Expropriate the Expropriators! (http://www.powerlineblog.com/archives/2010/05/026229.php)


In Greece, Communists are leading demonstrations and a general strike against austerity measures that are to be imposed as a condition of the European Community (in particular, Germany) bailing out that nation. Several people have been killed in the riots. This Communist banner was hung below the Parthenon:


http://www.powerlineblog.com/archives/media/greek_stand_713793a.jpg

In Marxist theory, the Communist Party represented the interests of productive workers, the value of whose labor is expropriated by others. That was wrong, but at least it had a certain coherence. Greek Communists (and more generally, 21st century socialists) stand for something quite different: the "right" to be supported by the labor of others (in the Greek case, Germans); the "right" to be a sponge, forever; the "right" to be an exploiter. It would be hard to think of a less attractive political program.
I would say this is where we're headed but, hopefully, Gunter Grass was right when, in 1965, he said, "The dark night of fascism is always supposed to be descending on the United States, but somehow it keeps landing in Europe." [Also quoted at Powerline.]

ChumpDumper
05-05-2010, 08:12 PM
You do know communists and fascists are two different things, right?

Winehole23
05-05-2010, 09:33 PM
Raise taxes, cut state services. We'll be there in a few years. I wonder how we'll react.

Winehole23
05-05-2010, 09:39 PM
In Greece they might even cut pay. One key to President McKinley's successful handling of the Depression of 1920-21 was his successful emphasis on the importance of wage flexibility. Sticky wages can retard a comeback.

Yonivore
05-05-2010, 09:53 PM
Raise taxes, cut state services.
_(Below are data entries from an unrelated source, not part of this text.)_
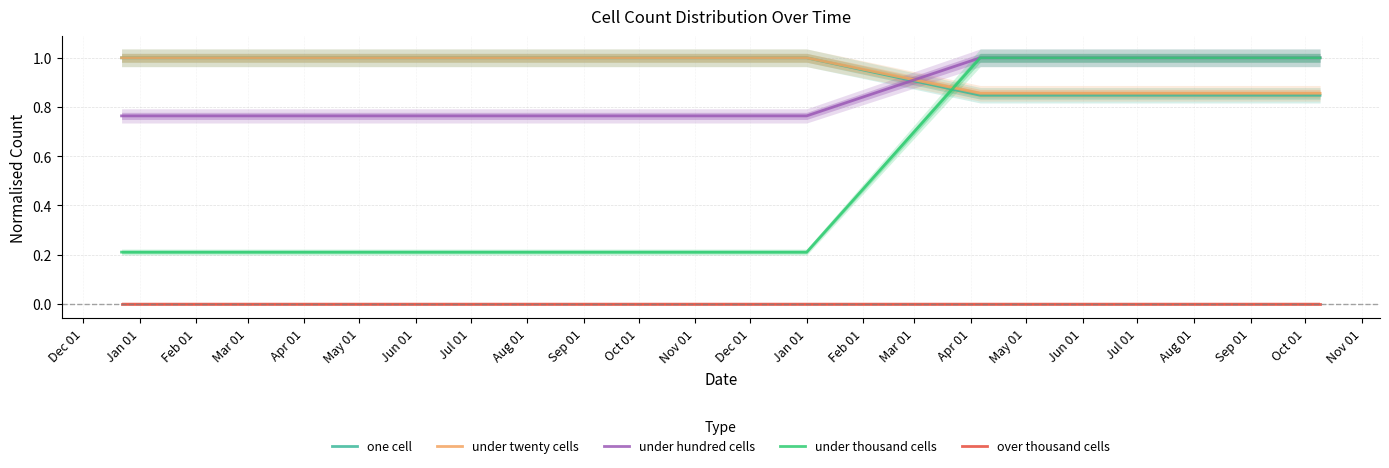

True or false: under hundred cells and over thousand cells cross at least once.

False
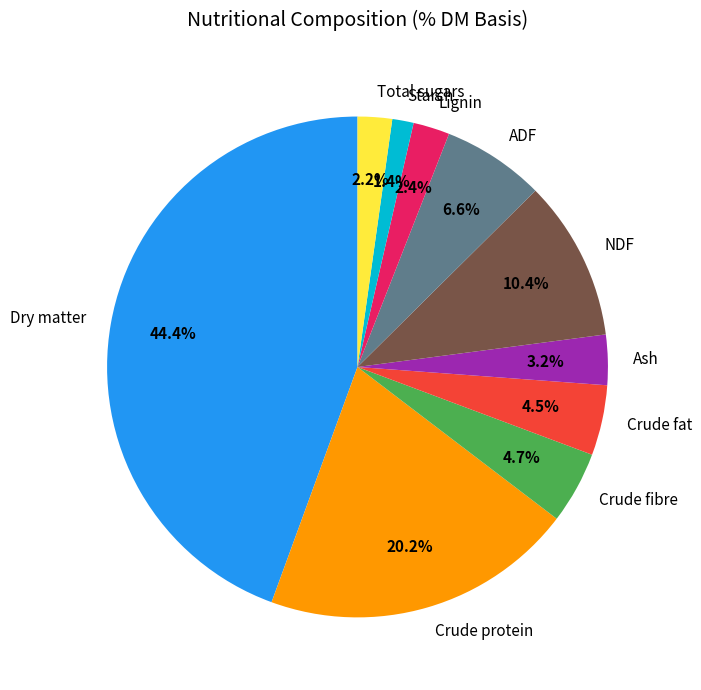

To the nearest percent, what percentage of the pie is Crude protein?

20%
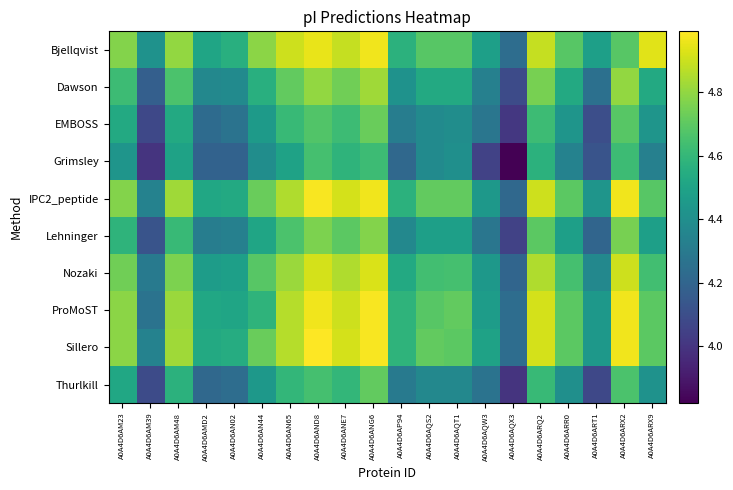

List the series in order of their peak value, highest first.

Sillero, IPC2_peptide, ProMoST, Bjellqvist, Nozaki, Dawson, Lehninger, EMBOSS, Thurlkill, Grimsley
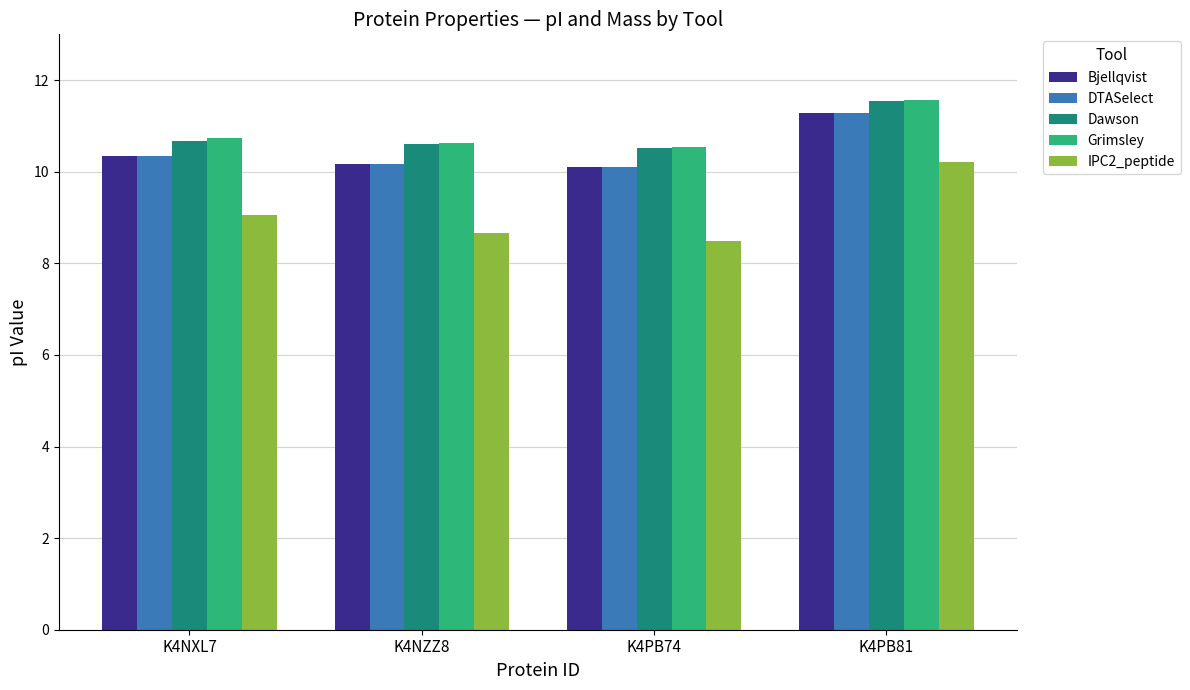

Which series changed the most between K4NXL7 and K4NZZ8?

IPC2_peptide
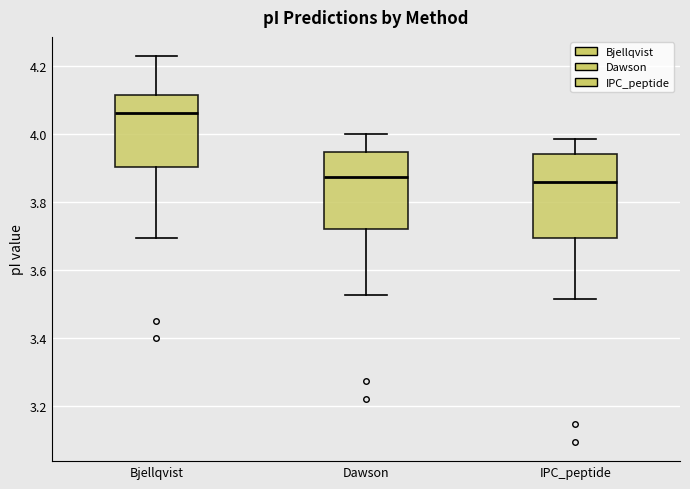

Reading left to right, transcribe this box plot: for each box, give where its median line is, the range the box spans, and where its two whiskers end, as read against the y-axis. The values are not printed on the chart, so give them approximately, as read against the axis.

Bjellqvist: median 4.06, box 3.90 to 4.12, whiskers 3.70 to 4.22
Dawson: median 3.88, box 3.72 to 3.94, whiskers 3.52 to 4.00
IPC_peptide: median 3.86, box 3.70 to 3.94, whiskers 3.52 to 3.98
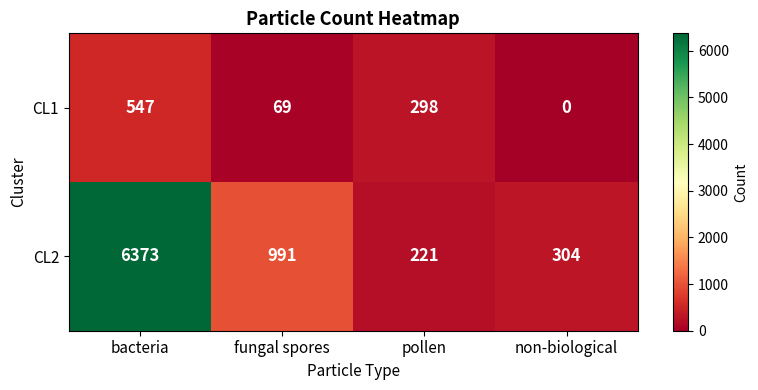

At bacteria, list the series in order from largest to smallest.

CL2, CL1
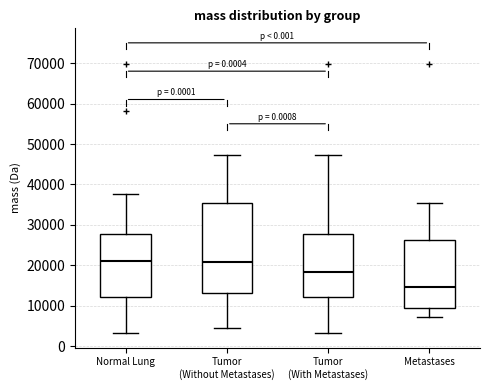

Reading left to right, read every box against the y-axis: the position of its median line, the range the box covers, and the ends of its whiskers. The values are not printed on the chart, so give them approximately, as read against the axis.

Normal Lung: median 21000, box 12000 to 28000, whiskers 3000 to 38000
Tumor (Without Metastases): median 21000, box 13000 to 35000, whiskers 5000 to 47000
Tumor (With Metastases): median 18000, box 12000 to 28000, whiskers 3000 to 47000
Metastases: median 15000, box 10000 to 26000, whiskers 7000 to 35000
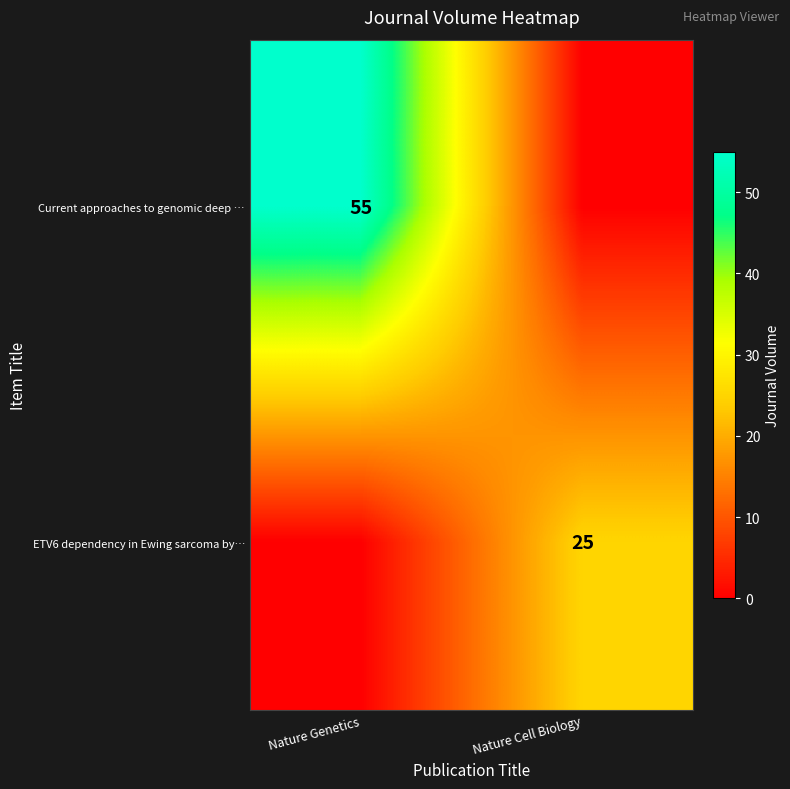

Is the value of ETV6 dependency in Ewing sarcoma by… at Nature Cell Biology greater than the value of Current approaches to genomic deep … at Nature Genetics?

No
We'll be there in a few years. I wonder how we'll react.
I think California will be the canary in the coal mine on this one.

Winehole23
05-05-2010, 10:57 PM
I think California will be the canary in the coal mine on this one.Maybe. I'm more inclined to think we're all canaries. Almost all, anyway.

Stringer_Bell
05-05-2010, 11:19 PM
So...Europe is bad and Republicans are good? w00t!

Winehole23
05-06-2010, 12:16 AM
Maybe Europe is the canary and we are the miners.

mogrovejo
05-06-2010, 09:36 AM
It's been delightful to assist, except for the expected savagery of the leftists that lead to the murder of those workers. It's like 1989 again except now I'm old enough to appreciate it and this time around is the implosion of the democratic tyrannies and not oligarchic ones.

It's been hilarious to see the same guys who just 6 months ago wouldn't shut up with how evident it was that more public investment was needed to overcome the "crisis" now trying to explain that the priority must be to reduce the public investment and government expenses to overcome the "crisis". Keynes used to say that "in the long run we are all dead", but it seems that the long run arrived and we're still alive - and the keynesians are now supremely disoriented.

It's going to get even better because the raise in taxes has been insignificant (2% in VAT in Greece), but it's going to get even better when the know-nothings realize that they need to bring taxes down because otherwise they won't be able to attract the high-end professionals and the entrepreneurs they need to have decent economic growth + effectively combat the black market.

As usual, the left, mugged by the reality - facts are reactionary as Revel would say - and running out of arguments resorts, comme d'habitude, to exercising violence over innocent people. Truly pathetic, these thugs.


Greek Communists (and more generally, 21st century socialists) stand for something quite different: the "right" to be supported by the labor of others (in the Greek case, Germans); the "right" to be a sponge, forever; the "right" to be an exploiter. It would be hard to think of a less attractive political program.

The 20th century ones were just the same. Of course it's not politically attractive - that's why the destiny of every socialist society is either the "counter-revolution" (like it's happening in Greece) or the dictatorship and the terrorism d'État (like it's happening in Venezuela or happened in every XX century communist country).